Machine learning-based metabolomics analysis reveals the early biomarkers for Diplodia stem-end rot in grapefruit caused by Lasiodiplodia theobromae

Abstract

Lasiodiplodia theobromae is a key postharvest pathogen causing Diplodia stem-end rot (SER) disease in grapefruit. While the disease remains quiescent before harvest, its symptoms become evident during the postharvest period. This dormant behavior poses a challenge in managing fruits after harvest. To effectively detect asymptomatic fruit and detect SER disease at an early stage, it's crucial to identify early-stage biomarkers that can serve as disease indicators. In this study, a machine learning-based metabolomics analysis was utilized to identify characteristic metabolites and to elucidate the underlying biosynthetic mechanisms. Six machine learning algorithms were used, and Gradient boosting (GBT) exhibited the highest accuracy identifying early biomarkers such as shikimate, succinic acid, quinic acid, coumaric acid, tyrosine, phenylalanine, and tryptophan.

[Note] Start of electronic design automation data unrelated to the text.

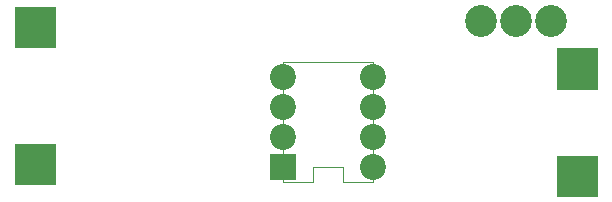
<source format=gbr>
%FSLAX34Y34*%
%MOMM*%
%LNSILK_TOP*%
G71*
G01*
%ADD10C, 2.70*%
%ADD11C, 2.20*%
%ADD12C, 0.10*%
%LPD*%
G36*
X55500Y957500D02*
X90500Y957500D01*
X90500Y922500D01*
X55500Y922500D01*
X55500Y957500D01*
G37*
G36*
X55500Y841500D02*
X90500Y841500D01*
X90500Y806500D01*
X55500Y806500D01*
X55500Y841500D01*
G37*
G36*
X514500Y831500D02*
X549500Y831500D01*
X549500Y796500D01*
X514500Y796500D01*
X514500Y831500D01*
G37*
G36*
X514500Y922500D02*
X549500Y922500D01*
X549500Y887500D01*
X514500Y887500D01*
X514500Y922500D01*
G37*
X450000Y946000D02*
G54D10*
D03*
X480000Y946000D02*
G54D10*
D03*
X510000Y946000D02*
G54D10*
D03*
X283000Y898000D02*
G54D11*
D03*
X283000Y872600D02*
G54D11*
D03*
X283000Y847200D02*
G54D11*
D03*
G36*
X272000Y832800D02*
X294000Y832800D01*
X294000Y810800D01*
X272000Y810800D01*
X272000Y832800D01*
G37*
X359200Y821800D02*
G54D11*
D03*
X359200Y847200D02*
G54D11*
D03*
X359200Y872600D02*
G54D11*
D03*
X359200Y898000D02*
G54D11*
D03*
G54D12*
X283000Y910700D02*
X283000Y809100D01*
X308400Y809100D01*
X308400Y821800D01*
X333800Y821800D01*
X333800Y809100D01*
X359200Y809100D01*
X359200Y910700D01*
X283000Y910700D01*
M02*

</source>
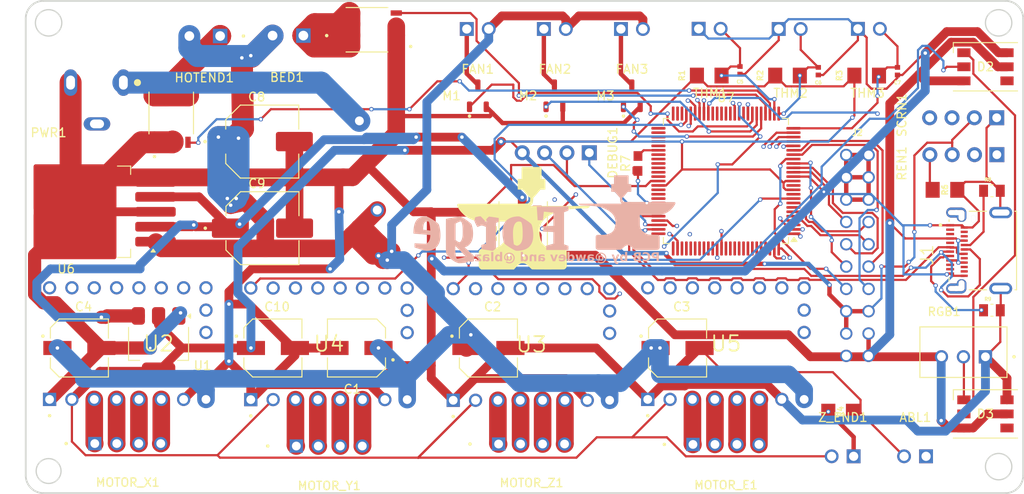
<source format=kicad_pcb>
(kicad_pcb
	(version 20240108)
	(generator "pcbnew")
	(generator_version "8.0")
	(general
		(thickness 1.6)
		(legacy_teardrops no)
	)
	(paper "A4")
	(layers
		(0 "F.Cu" signal)
		(1 "In1.Cu" signal)
		(2 "In2.Cu" signal)
		(31 "B.Cu" signal)
		(32 "B.Adhes" user "B.Adhesive")
		(33 "F.Adhes" user "F.Adhesive")
		(34 "B.Paste" user)
		(35 "F.Paste" user)
		(36 "B.SilkS" user "B.Silkscreen")
		(37 "F.SilkS" user "F.Silkscreen")
		(38 "B.Mask" user)
		(39 "F.Mask" user)
		(40 "Dwgs.User" user "User.Drawings")
		(41 "Cmts.User" user "User.Comments")
		(42 "Eco1.User" user "User.Eco1")
		(43 "Eco2.User" user "User.Eco2")
		(44 "Edge.Cuts" user)
		(45 "Margin" user)
		(46 "B.CrtYd" user "B.Courtyard")
		(47 "F.CrtYd" user "F.Courtyard")
		(48 "B.Fab" user)
		(49 "F.Fab" user)
		(50 "User.1" user)
		(51 "User.2" user)
		(52 "User.3" user)
		(53 "User.4" user)
		(54 "User.5" user)
		(55 "User.6" user)
		(56 "User.7" user)
		(57 "User.8" user)
		(58 "User.9" user)
	)
	(setup
		(stackup
			(layer "F.SilkS"
				(type "Top Silk Screen")
			)
			(layer "F.Paste"
				(type "Top Solder Paste")
			)
			(layer "F.Mask"
				(type "Top Solder Mask")
				(thickness 0.01)
			)
			(layer "F.Cu"
				(type "copper")
				(thickness 0.035)
			)
			(layer "dielectric 1"
				(type "prepreg")
				(thickness 0.1)
				(material "FR4")
				(epsilon_r 4.5)
				(loss_tangent 0.02)
			)
			(layer "In1.Cu"
				(type "copper")
				(thickness 0.035)
			)
			(layer "dielectric 2"
				(type "core")
				(thickness 1.24)
				(material "FR4")
				(epsilon_r 4.5)
				(loss_tangent 0.02)
			)
			(layer "In2.Cu"
				(type "copper")
				(thickness 0.035)
			)
			(layer "dielectric 3"
				(type "prepreg")
				(thickness 0.1)
				(material "FR4")
				(epsilon_r 4.5)
				(loss_tangent 0.02)
			)
			(layer "B.Cu"
				(type "copper")
				(thickness 0.035)
			)
			(layer "B.Mask"
				(type "Bottom Solder Mask")
				(thickness 0.01)
			)
			(layer "B.Paste"
				(type "Bottom Solder Paste")
			)
			(layer "B.SilkS"
				(type "Bottom Silk Screen")
			)
			(copper_finish "None")
			(dielectric_constraints no)
		)
		(pad_to_mask_clearance 0)
		(allow_soldermask_bridges_in_footprints no)
		(pcbplotparams
			(layerselection 0x00010fc_ffffffff)
			(plot_on_all_layers_selection 0x0000000_00000000)
			(disableapertmacros no)
			(usegerberextensions yes)
			(usegerberattributes no)
			(usegerberadvancedattributes no)
			(creategerberjobfile no)
			(dashed_line_dash_ratio 12.000000)
			(dashed_line_gap_ratio 3.000000)
			(svgprecision 4)
			(plotframeref no)
			(viasonmask no)
			(mode 1)
			(useauxorigin no)
			(hpglpennumber 1)
			(hpglpenspeed 20)
			(hpglpendiameter 15.000000)
			(pdf_front_fp_property_popups yes)
			(pdf_back_fp_property_popups yes)
			(dxfpolygonmode yes)
			(dxfimperialunits yes)
			(dxfusepcbnewfont yes)
			(psnegative no)
			(psa4output no)
			(plotreference yes)
			(plotvalue no)
			(plotfptext yes)
			(plotinvisibletext no)
			(sketchpadsonfab no)
			(subtractmaskfromsilk yes)
			(outputformat 1)
			(mirror no)
			(drillshape 0)
			(scaleselection 1)
			(outputdirectory "../../../../../Downloads/gerber/")
		)
	)
	(net 0 "")
	(net 1 "unconnected-(U2-PDN-Pad11)")
	(net 2 "ABL")
	(net 3 "unconnected-(U2-SPRD-Pad13)")
	(net 4 "unconnected-(U2-MS2-Pad14)")
	(net 5 "unconnected-(U2-MS1-Pad15)")
	(net 6 "unconnected-(U3-PDN-Pad11)")
	(net 7 "T2")
	(net 8 "unconnected-(U3-SPRD-Pad13)")
	(net 9 "unconnected-(U3-MS2-Pad14)")
	(net 10 "unconnected-(U3-MS1-Pad15)")
	(net 11 "unconnected-(U4-PDN-Pad11)")
	(net 12 "T1")
	(net 13 "unconnected-(U4-SPRD-Pad13)")
	(net 14 "unconnected-(U4-MS2-Pad14)")
	(net 15 "unconnected-(U4-MS1-Pad15)")
	(net 16 "unconnected-(U5-PDN-Pad11)")
	(net 17 "T0")
	(net 18 "unconnected-(U5-SPRD-Pad13)")
	(net 19 "unconnected-(U5-MS2-Pad14)")
	(net 20 "unconnected-(U5-MS1-Pad15)")
	(net 21 "GNDREF")
	(net 22 "FAN1")
	(net 23 "FAN2")
	(net 24 "FAN3")
	(net 25 "HOTEND")
	(net 26 "BED")
	(net 27 "Z_END")
	(net 28 "EN_BTN")
	(net 29 "UART_TX")
	(net 30 "UART_RX")
	(net 31 "+3V3")
	(net 32 "VCC")
	(net 33 "Net-(FAN1-Pad1)")
	(net 34 "Net-(FAN2-Pad1)")
	(net 35 "Net-(FAN3-Pad1)")
	(net 36 "EN_REV")
	(net 37 "EN_FOR")
	(net 38 "SCRN_SCL")
	(net 39 "SCRN_SDA")
	(net 40 "DIR_M4")
	(net 41 "Net-(U3-M1A)")
	(net 42 "Net-(U3-M2A)")
	(net 43 "Net-(U2-M1A)")
	(net 44 "Net-(U2-M2A)")
	(net 45 "Net-(U4-M1A)")
	(net 46 "Net-(U4-M2A)")
	(net 47 "Net-(U5-M1B)")
	(net 48 "Net-(U5-M2B)")
	(net 49 "Net-(U5-M2A)")
	(net 50 "Net-(U5-M1A)")
	(net 51 "Net-(U2-M1B)")
	(net 52 "Net-(U2-M2B)")
	(net 53 "Net-(U3-M1B)")
	(net 54 "Net-(U3-M2B)")
	(net 55 "Net-(U4-M1B)")
	(net 56 "Net-(U4-M2B)")
	(net 57 "Net-(BED1-Pad01)")
	(net 58 "Net-(HOTEND1-Pad01)")
	(net 59 "unconnected-(PWR1-Pad3)")
	(net 60 "DIR_M1")
	(net 61 "unconnected-(U2-INDEX-Pad17)")
	(net 62 "unconnected-(U3-INDEX-Pad17)")
	(net 63 "STEP_M1")
	(net 64 "unconnected-(U4-INDEX-Pad17)")
	(net 65 "unconnected-(U5-INDEX-Pad17)")
	(net 66 "EN_M1")
	(net 67 "STEP_M3")
	(net 68 "STEP_M4")
	(net 69 "EN_M4")
	(net 70 "DIR_M2")
	(net 71 "STEP_M2")
	(net 72 "EN_M3")
	(net 73 "DIAG_M3")
	(net 74 "DIAG_M4")
	(net 75 "DIR_M3")
	(net 76 "EN_M2")
	(net 77 "DIAG_M2")
	(net 78 "DIAG_M1")
	(net 79 "Net-(F1-Pad1)")
	(net 80 "SWDIO")
	(net 81 "SWCLK")
	(net 82 "USB_DP")
	(net 83 "USB_DM")
	(net 84 "+5V")
	(net 85 "Net-(D1-DOUT)")
	(net 86 "unconnected-(D1-NC-Pad4)")
	(net 87 "NEOPIXEL_DIN")
	(net 88 "Net-(D2-DOUT)")
	(net 89 "unconnected-(D2-NC-Pad4)")
	(net 90 "NEOPIXEL_DOUT")
	(net 91 "unconnected-(D3-NC-Pad4)")
	(net 92 "unconnected-(J1-RX1--PadB10)")
	(net 93 "unconnected-(J1-SBU2-PadB8)")
	(net 94 "unconnected-(J1-TX1--PadA3)")
	(net 95 "unconnected-(J1-TX1+-PadA2)")
	(net 96 "Net-(J1-CC1)")
	(net 97 "Net-(J1-CC2)")
	(net 98 "unconnected-(J1-TX2+-PadB2)")
	(net 99 "unconnected-(J1-TX2--PadB3)")
	(net 100 "unconnected-(J1-RX1+-PadB11)")
	(net 101 "unconnected-(J1-RX2+-PadA11)")
	(net 102 "unconnected-(J1-RX2--PadA10)")
	(net 103 "unconnected-(J1-SBU1-PadA8)")
	(net 104 "unconnected-(U7-PF7-Pad39)")
	(net 105 "unconnected-(U7-PB10-Pad49)")
	(net 106 "unconnected-(U7-PE1-Pad95)")
	(net 107 "unconnected-(U7-PC15-Pad10)")
	(net 108 "unconnected-(U7-PF13-Pad90)")
	(net 109 "unconnected-(U7-PD8-Pad59)")
	(net 110 "unconnected-(U7-PA15-Pad75)")
	(net 111 "unconnected-(U7-PA8-Pad55)")
	(net 112 "unconnected-(U7-PD10-Pad61)")
	(net 113 "unconnected-(U7-PC13-Pad8)")
	(net 114 "unconnected-(U7-PB14-Pad53)")
	(net 115 "unconnected-(U7-PC5-Pad34)")
	(net 116 "unconnected-(U7-PE7-Pad40)")
	(net 117 "unconnected-(U7-PD13-Pad66)")
	(net 118 "unconnected-(U7-PE3-Pad97)")
	(net 119 "unconnected-(U7-PB3-Pad91)")
	(net 120 "unconnected-(U7-PB2-Pad37)")
	(net 121 "unconnected-(U7-PB4-Pad92)")
	(net 122 "unconnected-(U7-PB12-Pad51)")
	(net 123 "unconnected-(U7-PC7-Pad58)")
	(net 124 "unconnected-(U7-PC8-Pad76)")
	(net 125 "unconnected-(U7-PD14-Pad67)")
	(net 126 "unconnected-(U7-PF12-Pad89)")
	(net 127 "unconnected-(U7-PD11-Pad62)")
	(net 128 "unconnected-(U7-PB15-Pad54)")
	(net 129 "unconnected-(U7-PE0-Pad94)")
	(net 130 "unconnected-(U7-PC12-Pad7)")
	(net 131 "unconnected-(U7-PF6-Pad38)")
	(net 132 "unconnected-(U7-PE8-Pad41)")
	(net 133 "unconnected-(U7-PB5-Pad93)")
	(net 134 "unconnected-(U7-PE15-Pad48)")
	(net 135 "unconnected-(U7-PE2-Pad96)")
	(net 136 "unconnected-(U7-PB11-Pad50)")
	(net 137 "unconnected-(U7-PE6-Pad6)")
	(net 138 "unconnected-(U7-PB6-Pad98)")
	(net 139 "unconnected-(U7-PD12-Pad65)")
	(net 140 "unconnected-(U7-VREF+-Pad12)")
	(net 141 "unconnected-(U7-PF11-Pad88)")
	(net 142 "unconnected-(U7-PC6-Pad57)")
	(net 143 "unconnected-(U7-PB13-Pad52)")
	(net 144 "unconnected-(U7-PD15-Pad68)")
	(net 145 "unconnected-(U7-PD9-Pad60)")
	(net 146 "PF5")
	(net 147 "PF0")
	(net 148 "PF2")
	(net 149 "PF3")
	(net 150 "PF4")
	(net 151 "PE5")
	(net 152 "PE4")
	(net 153 "PF1")
	(net 154 "unconnected-(U7-PD2-Pad80)")
	(net 155 "unconnected-(U7-PD5-Pad83)")
	(net 156 "unconnected-(U7-PD3-Pad81)")
	(net 157 "unconnected-(U7-PD6-Pad84)")
	(net 158 "unconnected-(U7-PD1-Pad79)")
	(net 159 "unconnected-(U7-PD4-Pad82)")
	(net 160 "unconnected-(U7-PD0-Pad78)")
	(footprint "TMC2209_SILENTSTEPSTICK:MODULE_TMC2209_SILENTSTEPSTICK" (layer "F.Cu") (at 180 111 90))
	(footprint "RMCF0805JT5K10:RESC2012X65N" (layer "F.Cu") (at 210.2375 93.609251))
	(footprint "B4B-XH-A:JST_B4B-XH-A" (layer "F.Cu") (at 112 122.9 180))
	(footprint "GCM155R71H104KE02J:CAPC1005X55N" (layer "F.Cu") (at 199.5 80 -90))
	(footprint "PinHeader:PinHeader_1x04_P2.54mm_Vertical" (layer "F.Cu") (at 210.8 89.5 -90))
	(footprint "EEEFT1V101AP:CAP_EEEFT1V101AP" (layer "F.Cu") (at 174.5 111.5))
	(footprint "IRFH7440TRPBF:TRANS_FDMS86202" (layer "F.Cu") (at 139.8524 75.2856 180))
	(footprint "PJ-102B:CUI_PJ-102B" (layer "F.Cu") (at 105 81.3 180))
	(footprint "B2B-XH-A:JST_B2B-XH-A" (layer "F.Cu") (at 187.25 75.725 180))
	(footprint "B2B-XH-A:JST_B2B-XH-A" (layer "F.Cu") (at 193.2675 123.300001))
	(footprint "AO3400A:SOT95P280X125-3N" (layer "F.Cu") (at 151.8 82.8 90))
	(footprint "IRFH7440TRPBF:TRANS_FDMS86202" (layer "F.Cu") (at 116.9416 85.4202 90))
	(footprint "B2B-XH-A:JST_B2B-XH-A" (layer "F.Cu") (at 151.7875 75.725001 180))
	(footprint "LED_SMD:LED_WS2812_PLCC6_5.0x5.0mm_P1.6mm" (layer "F.Cu") (at 209.5 79.5))
	(footprint "AO3400A:SOT95P280X125-3N" (layer "F.Cu") (at 160.5 82.8 90))
	(footprint "b3b-xh-a:JST_B3B-XH-A" (layer "F.Cu") (at 207 111.975))
	(footprint "TMC2209_SILENTSTEPSTICK:MODULE_TMC2209_SILENTSTEPSTICK" (layer "F.Cu") (at 157.8864 111.0996 90))
	(footprint "B4B-XH-A:JST_B4B-XH-A" (layer "F.Cu") (at 134.9086 123.1816 180))
	(footprint "RC1206JR-134K7L:RESC3216X65" (layer "F.Cu") (at 193.037001 118.745))
	(footprint "Phoenix 1751248:PHOENIX_1751248" (layer "F.Cu") (at 124.5 72.4 180))
	(footprint "LED_SMD:LED_WS2812_PLCC6_5.0x5.0mm_P1.6mm" (layer "F.Cu") (at 209.5 119))
	(footprint "EEEFT1V101AP:CAP_EEEFT1V101AP" (layer "F.Cu") (at 138 111.5 180))
	(footprint "B2B-XH-A:JST_B2B-XH-A" (layer "F.Cu") (at 160.55 75.725001 180))
	(footprint "2x10_tht:PinBox-2.54-02x10-THT" (layer "F.Cu") (at 194.945 100.965 180))
	(footprint "RC1206JR-134K7L:RESC3216X65"
		(layer "F.Cu")
		(uuid "89386ae6-9ef7-417f-9639-65e5efda2711")
		(at 178.100001 80.5)
		(descr "<b>RESISTOR</b>")
		(property "Reference" "R1"
			(at -3.1 0 90)
			(layer "F.SilkS")
			(uuid "fd49e061-b1cb-4007-95d0-72d9ca654b37")
			(effects
				(font
					(size 0.631634 0.631634)
					(thickness 0.15)
				)
			)
		)
		(property "Value" "RC1206JR-134K7L"
			(at 1.883658 1.843582 0)
			(layer "F.Fab")
			(hide yes)
			(uuid "3dab0377-8404-4b52-94c7-af3684f87f0b")
			(effects
				(font
					(size 0.631146 0.631146)
					(thickness 0.15)
				)
			)
		)
		(property "Footprint" "RC1206JR-134K7L:RESC3216X65"
			(at 0 0 0)
			(layer "F.Fab")
			(hide yes)
			(uuid "3c48271b-2a8f-4098-a055-085a13626555")
			(effects
				(font
					(size 1.27 1.27)
					(thickness 0.15)
				)
			)
		)
		(property "Datasheet" ""
			(at 0 0 0)
			(layer "F.Fab")
			(hide yes)
			(uuid "e8a75eca-6c5a-4c09-b7ee-4fc718150c18")
			(effects
				(font
					(size 1.27 1.27)
					(thickness 0.15)
				)
			)
		)
		(property "Description" "\n4.7 kOhms ±5% 0.25W, 1/4W Chip Resistor 1206 (3216 Metric) Moisture Resistant Thick Film\n"
			(at 0 0 0)
			(layer "F.Fab")
			(hide yes)
			(uuid "3797088f-108e-4a15-9d56-7f4e0fb8f8c0")
			(effects
				(font
					(size 1.27 1.27)
					(thickness 0.15)
				)
			)
		)
		(property "DigiKey_Part_Number" "13-RC1206JR-134K7LTR-ND"
			(at 0 0 0)
			(unlocked yes)
			(layer "F.Fab")
			(hide yes)
			(uuid "d3f434d1-be23-48eb-9dc3-1cfdb4cc89ec")
			(effects
				(font
					(size 1 1)
					(thickness 0.15)
				)
			)
		)
		(property "MF" "Yageo"
			(at 0 0 0)
			(unlocked yes)
			(layer "F.Fab")
			(hide yes)
			(uuid "0ecafe25-6d1a-4a20-9a0b-8d4727da1435")
			(effects
				(font
					(size 1 1)
					(thickness 0.15)
				)
			)
		)
		(property "Purchase-URL" "https://www.snapeda.com/api/url_track_click_mouser/?unipart_id=1118610&manufacturer=Yageo&part_name=RC1206JR-134K7L&search_term=None"
			(at 0 0 0)
			(unlocked yes)
			(layer "F.Fab")
			(hide yes)
			(uuid "c2769693-cf60-42aa-99eb-cc7ed48af325")
			(effects
				(font
					(size 1 1)
					(thickness 0.15)
				)
			)
		)
		(property "Package" "SMD-2 Yageo"
			(at 0 0 0)
			(unlocked yes)
			(layer "F.Fab")
			(hide yes)
			(uuid "3933240d-85f3-4cea-985d-8fd7c2213e58")
			(effects
				(font
					(size 1 1)
					(thickness 0.15)
				)
			)
		)
		(property "Check_prices" "https://www.snapeda.com/parts/RC1206JR-134K7L/Yageo/view-part/?ref=eda"
			(at 0 0 0)
			(unlocked yes)
			(layer "F.Fab")
			(hide yes)
			(uuid "8306d3ad-2a8a-4cdc-a1e6-b2314005c4e7")
			(effects
				(font
					(size 1 1)
					(thickness 0.15)
				)
			)
		)
		(property "SnapEDA_Link" "https://www.snapeda.com/parts/RC1206JR-134K7L/Yageo/view-part/?ref=snap"
			(at 0 0 0)
			(unlocked yes)
			(layer "F.Fab")
			(hide yes)
			(uuid "d27d9498-a7db-4737-a5c1-52ade9dc7fbf")
			(effects
				(font
					(size 1 1)
					(thickness 0.15)
				)
			)
		)
		(property "MP" "RC1206JR-134K7L"
			(at 0 0 0)
			(unlocked yes)
			(layer "F.Fab")
			(hide yes)
			(uuid "1711951d-1ea2-484b-af90-fceb03191f0b")
			(effects
				(font
					(size 1 1)
					(thickness 0.15)
				)
			)
		)
		(property "MANUFACTURER" "YAGEO"
			(at 0 0 0)
			(unlocked yes)
			(layer "F.Fab")
			(hide yes)
			(uuid "1c492d97-05ba-46a5-80a7-98f21dd667c0")
			(effects
				(font
					(size 1 1)
					(thickness 0.15)
				)
			)
		)
		(path "/730f027c-cc80-4d6d-a47b-079ebc3c1ef5")
		(sheetname "Root")
		(sheetfile "Motherboard.kicad_sch")
		(attr smd)
		(fp_line
			(start -2.423 -1.133)
			(end 2.423 -1.133)
			(stroke
				(width 0.0508)
				(type solid)
			)
			(layer "F.CrtYd")
			(uuid "613dd339-a26a-40f3-9522-e46eef180ca1")
		)
		(fp_line
			(start -2.423 1.133)
			(end -2.423 -1.133)
			(stroke
				(width 0.0508)
				(type solid)
			)
			(layer "F.CrtYd")
			(uuid "d65b479f-32f8-45af-ac06-894702b018ca")
		)
		(fp_line
			(start 2.423 -1.133)
			(end 2.4
... [579123 chars truncated]
</source>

Moreover, dynamic time warping (DTW), was used to investigate the trend of metabolites across timepoints. Our result revealed that the metabolic analysis enabled differentiating infected from non-infected fruits within 1 day, even though symptoms appeared after 7 days of inoculation. Pathway enrichment analysis indicated that three pathways (biosynthesis of plant hormones, phenylpropanoid biosynthesis, and glutamate metabolism) were strongly involved in the defense mechanism. Metabolite mapping analysis showed the behavior of each compound against the pathogen. With these novel strategies, our findings suggest a prediction model for identifying asymptomatic grapefruit affected by Diplodia SER.